Come è la convivenza con Park?
“Brutta! Subito è stata drammatica, in quanto non sei più padrone di te stesso e quindi blocca. Park è come un bambino, che è entrato nel corpo e non sta fermo un attimo. Lui ha fatto un percorso inverso: è entrato nella persona invece di uscire dalla persona e tu hai fatto la scoperta che lui comandava il tuo corpo. E’ una sensazione brutta, perché quando non sei padrone dei tuoi movimenti la convivenza è difficile; però ci devi convivere, sapendo che più trascorre il tempo e più lui si impadronisce del tuo corpo: certi giorni pensi di essere il padrone di te, mentre altri giorni scopri che lui prende il sopravvento e non riesco a controllare i suoi movimenti. Per questo ho creato questo ‘pupazzetto’, che è quello che noi, da bambini, portavamo nel letto per esorcizzare la paura. Forse ho creato questo personaggio per combattere il suo gemello, che è il parkinson, con la speranza di avere qualcuno vicino, in quanto la malattia conduce all’isolamento”.
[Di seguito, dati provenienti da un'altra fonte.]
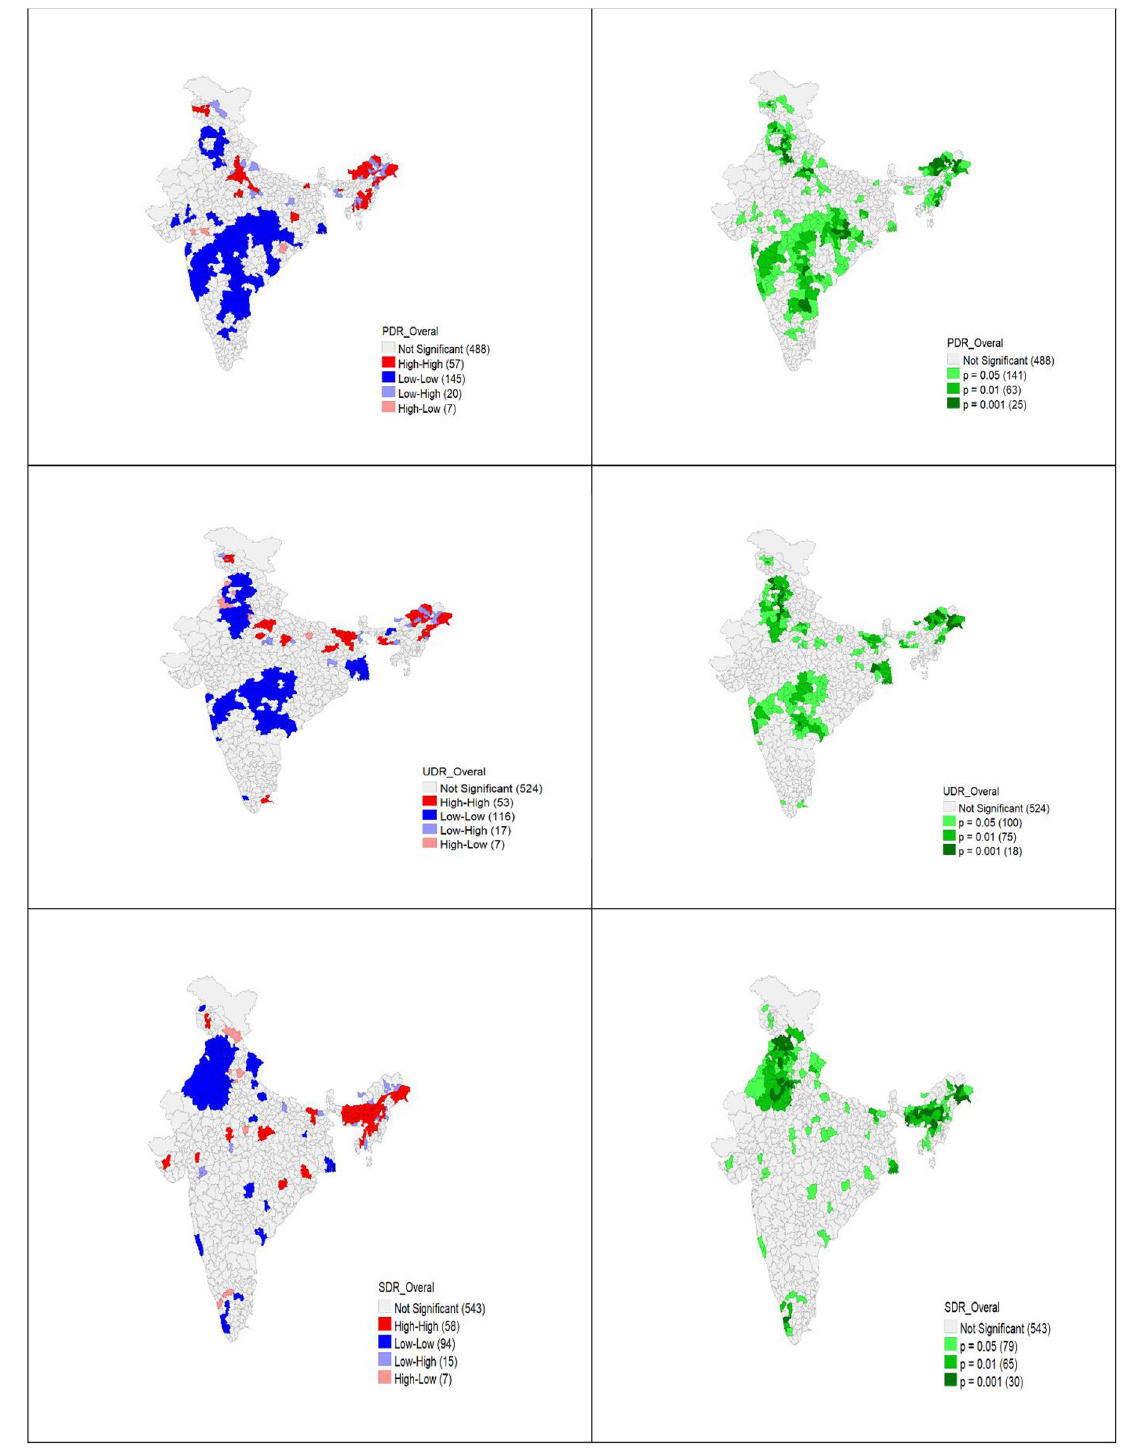
Fig 2. LISA cluster and significance maps of dropout rates across Indian districts. (A) LISA map of primary dropout rate (I = 0.349, < 0.05). (B) Significance map of primary dropout. (C) LISA map of upper primary dropout rate (I = 0.367, < 0.05). (D) Significance map of upper primary dropout. (E) LISA map of secondary dropout rate (I = 0.316, < 0.05). (F) Significance map of secondary dropout.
Allora, come sei riuscito a tradurre i sogni in fumetto?
“Il parkinson è sempre il parkinson. Poi c’è il soggetto del sogno con sua moglie e sua figlia, disegnati in modo bambinesco, perché sono disegnati da Park, che è un bambino. Devo dire che i sogni raccontati sono veri; l’unica cosa mia riguarda la parte finale quando Park si sveglia e compie sempre una determinata azione”.
Sei anche scrittore (Nessuno sa chi sono, La confessione, L’enigma sepolto, Ombre dal passato, Cerco te): quale altri sogni hai?
“Il mio sogno è quello che Park possa diventare un fumetto in forma di diario, ‘Il diario di Park’, dove lui racconta i sogni, lasciando una libera interpretazione al lettore, con una parte del ricavato per la ricerca, in quanto ancora oggi le uniche medicine sono quelle scoperte molti anni fa. Il sogno è quello di sconfiggere il parkinson, ma mi fa piacere anche la pubblicazione di questo diario, che sarà pubblicato grazie all’editore Bertoni in primavera. Intanto ringrazio Francesca Paradisi, che mi aiuta nella parte grafica, mentre Nicola Serrani cura la parte social”.
Allora a quale punto è la ricerca scientifica per la cura della malattia?
“Mi sono sottoposto ad una sperimentazione, accettando tre anni fa di entrare in un protocollo al ‘San Raffaele’ di Roma: 450 nel mondo, di cui 25 italiani, metà con il placebo e metà con la medicina. La sperimentazione consisteva in una flebo ogni quattro settimane. Poi mi hanno detto che era placebo. Ci sono molte sperimentazioni, ma finora non si è trovata alcuna alternativa alle ‘classiche’ medicine, che ci sono da tanti anni. La ricerca scientifica ha scoperto ‘stimoli’ che fermano il tremolio, ma bisogna vedere se ‘funzionano’, in quanto ancora è tutto sperimentale. Eppoi per quanto tempo? Il problema è che il parkinson prima ti poteva ‘colpire’ intorno a 70 anni, ora anche a 30 anni. Puoi rallentare la malattia, però non puoi tornare indietro”.